It might be a good idea to design your backend tasks so that they can be scheduled (manually, or perhaps by querying your current quota usage) in the "Frontend" context using task queues, if you have spare Frontend CPU cycles.
I abandoned GAE before Backends came out, so can't comment on that. But, what I did a few times was:
Cron scheduled to kick off process
Cron handler invokes a task URL
task grabs first item (URL) from datastore, executes HTTP request, operates on data, updates the URL record as having worked on it and the invokes the task URL again.
So cron is basically waking up taskqueue periodically and taskqueue runs recursively until it reaches some stopping point.
You can see it in action one of my public GAE apps - https://github.com/mavenn/watchbots-gae-python.
Let's say I have 1000's of jobs to perform repeatedly, how would you propose I architect my system on Google AppEngine?
I need to be able to add more jobs whilst effectively scaling the system. Scheduled Tasks are part of the solution of course as well as Task Queues but I am looking for more insights has to best utilize these resources.
NOTE: There are no dependencies between "jobs".
Based on what little description you've provided, it's hard to say. You probably want to use the Task Queue, and maybe the deferred library if you're using Python. All that's required to use these is to use the API to enqueue a task.
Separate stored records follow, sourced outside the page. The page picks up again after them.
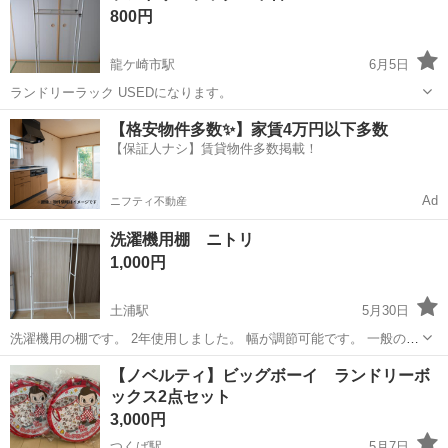
800円
側に破損が...
龍ケ崎市駅
6月5日
ランドリーラック USEDになります。
茨城
龍ケ崎市
龍ケ崎市駅
収納家具
ランドリー
【格安物件多数✨】家賃4万円以下多数
【保証人ナシ】賃貸物件多数掲載！
Ad
ニフティ不動産
洗濯機用棚 ニトリ
1,000円
土浦駅
5月30日
洗濯機用の棚です。 2年使用しました。 幅が調節可能です。 一般の洗
濯機なら、使用可能です。
茨城
土浦市
土浦駅
収納家具
ニトリ
【ノベルティ】ビッグボーイ ランドリーボ
ックス2点セット
3,000円
つくば駅
5月7日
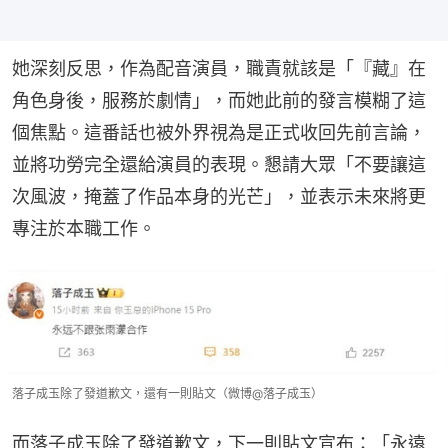
她深刻反思，作為配音演員，職責就該是「『藏』在
角色身後，服務於劇情」，而她此前的發言模糊了這
個焦點。這番話也被外界視為是正式收回先前言論，
並將功勞完全還給演員的表現。懇請大眾「不要讓這
次風波，掩蓋了作品本身的光芒」，並表示未來將更
專注於本職工作。
落子成玉除了發道歉文，還有一則貼文（微博@落子成玉）
而落子成玉除了發道歉文，下一則貼文宣布：「永遠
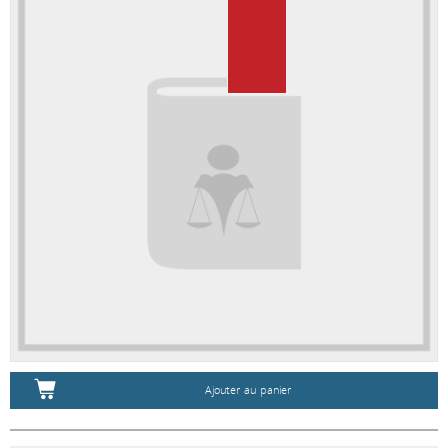
Ajouter au panier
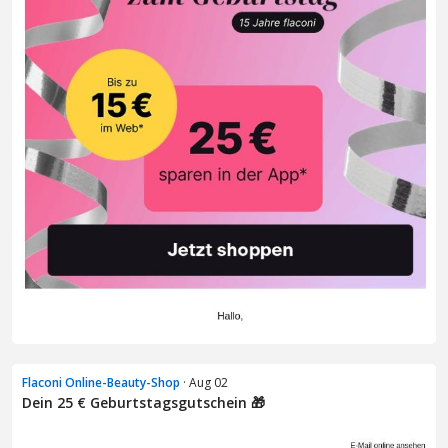
Flaconi Online-Beauty-Shop
· Aug 02
Dein 25 € Geburtstagsgutschein 🎁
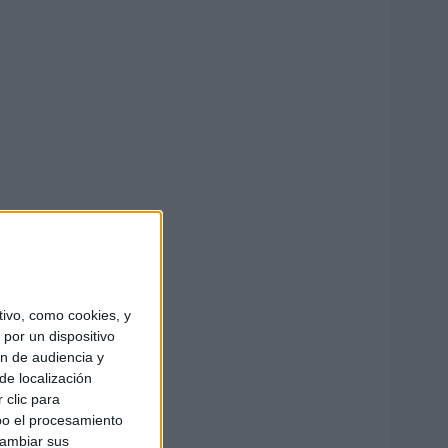
ivo, como cookies, y
por un dispositivo
ón de audiencia y
de localización
 clic para
bo el procesamiento
cambiar sus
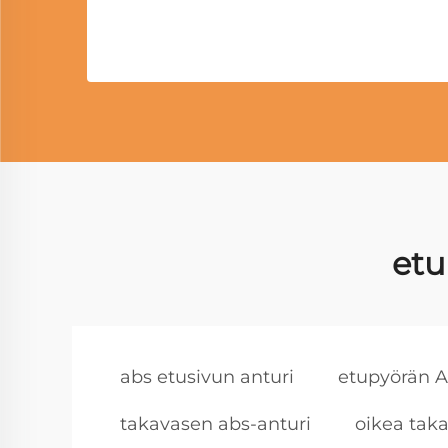
etu
abs etusivun anturi
etupyörän 
takavasen abs-anturi
oikea taka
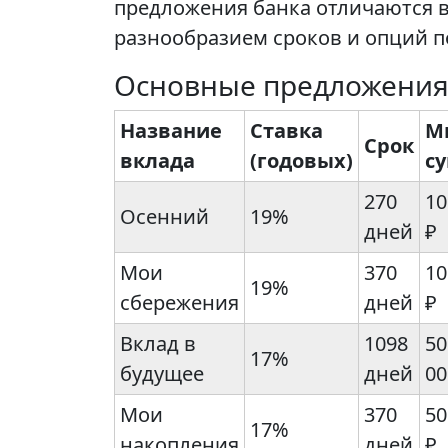
предложения банка отличаются в
разнообразием сроков и опций п
Основные предложения
Название
Ставка
М
Срок
вклада
(годовых)
с
270
10
Осенний
19%
дней
₽
Мои
370
10
19%
сбережения
дней
₽
Вклад в
1098
50
17%
будущее
дней
00
Мои
370
50
17%
накопления
дней
₽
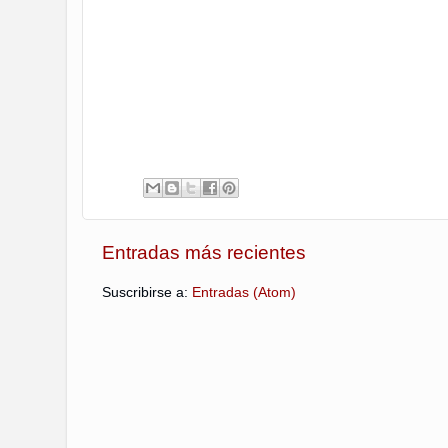
Entradas más recientes
Suscribirse a:
Entradas (Atom)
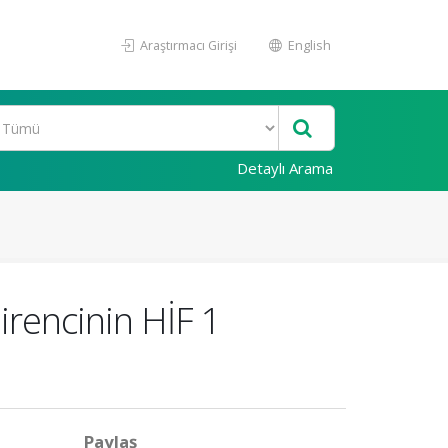
Araştırmacı Girişi
English
Detaylı Arama
irencinin HİF 1
Paylaş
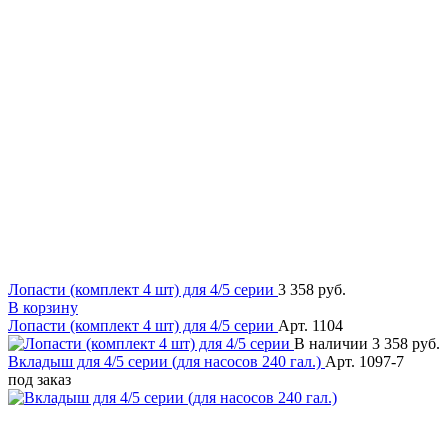
Лопасти (комплект 4 шт) для 4/5 серии
3 358 руб.
В корзину
Лопасти (комплект 4 шт) для 4/5 серии
Арт. 1104
В наличии
3 358 руб.
Вкладыш для 4/5 серии (для насосов 240 гал.)
Арт. 1097-7
под заказ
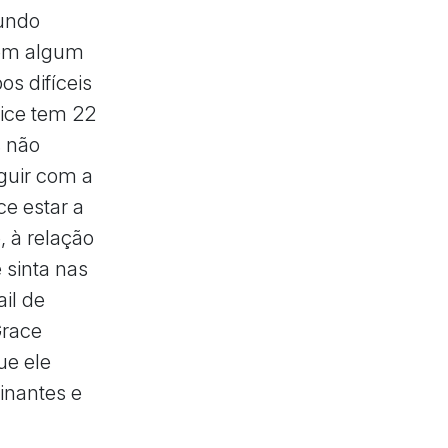
mundo
 em algum
s difíceis
rice tem 22
s não
guir com a
e estar a
, à relação
 sinta nas
il de
Grace
ue ele
cinantes e
t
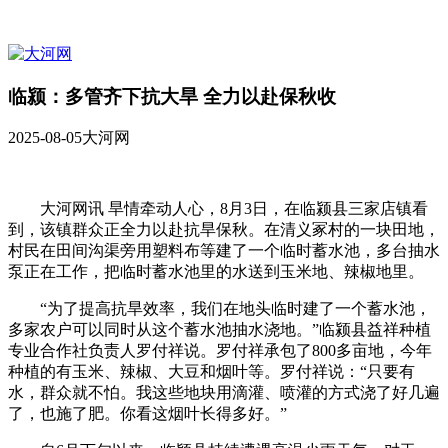
临颍：多管齐下抗大旱 全力以赴保秋收
2025-08-05
大河网
大河网讯 旱情牵动人心，8月3日，在临颍县三家店镇看
到，该镇群众正全力以赴抗旱保秋。在清义冢村的一块田地，
村民在田间沟渠旁用塑料布等建了一个临时蓄水池，多台抽水
泵正在工作，把临时蓄水池里的水送到玉米地、辣椒地里。
“为了提高抗旱效率，我们在地头临时建了一个蓄水池，
多家农户可以同时从这个蓄水池抽水浇地。”临颍县益祥种植
专业合作社负责人罗付祥说。罗付祥承包了800多亩地，今年
种植的有玉米、辣椒、大豆和烟叶等。罗付祥说：“只要有
水，群众就不怕。我这些地块用滴灌、喷灌的方式浇了好几遍
了，也施了肥。你看这烟叶长得多好。”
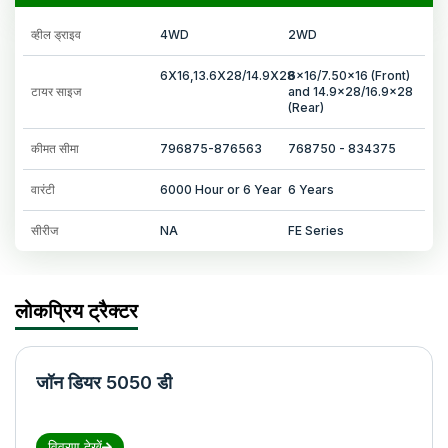
व्हील ड्राइव
4WD
2WD
6X16,13.6X28/14.9X28
6x16/7.50x16 (Front)
टायर साइज
and 14.9x28/16.9x28
(Rear)
कीमत सीमा
796875-876563
768750 - 834375
वारंटी
6000 Hour or 6 Year
6 Years
सीरीज
NA
FE Series
लोकप्रिय ट्रैक्टर
जॉन डियर 5050 डी
विवरण देखें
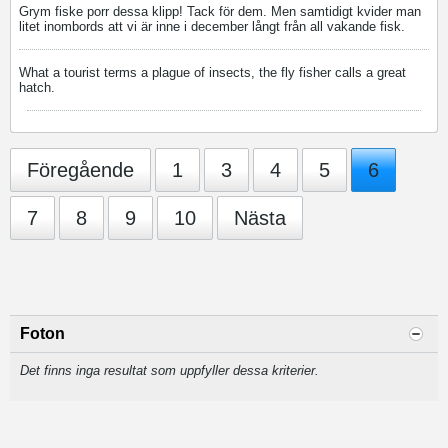
Grym fiske porr dessa klipp! Tack för dem. Men samtidigt kvider man
litet inombords att vi är inne i december långt från all vakande fisk.
What a tourist terms a plague of insects, the fly fisher calls a great
hatch.
Föregående
1
3
4
5
6
7
8
9
10
Nästa
Foton
Det finns inga resultat som uppfyller dessa kriterier.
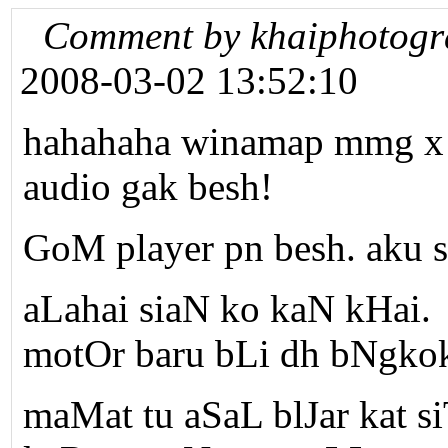
Comment by khaiphotogr
2008-03-02 13:52:10
hahahaha winamap mmg x b
audio gak besh!
GoM player pn besh. aku
aLahai siaN ko kaN kHai.
motOr baru bLi dh bNgkok
maMat tu aSaL blJar kat s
If you're talking about having many repeating tasks, you have a couple of options:
Start off the first task on the task queue manually, and use 'chaining' to have each invocation queue the next one with the appropriate interval.
Store each schedule in the datastore. Have a cron job regularly scan for any tasks that have reached their ETA; fire off a task queue task for each, updating the ETA for the next run.
I think you could use Cron Jobs.
Regards.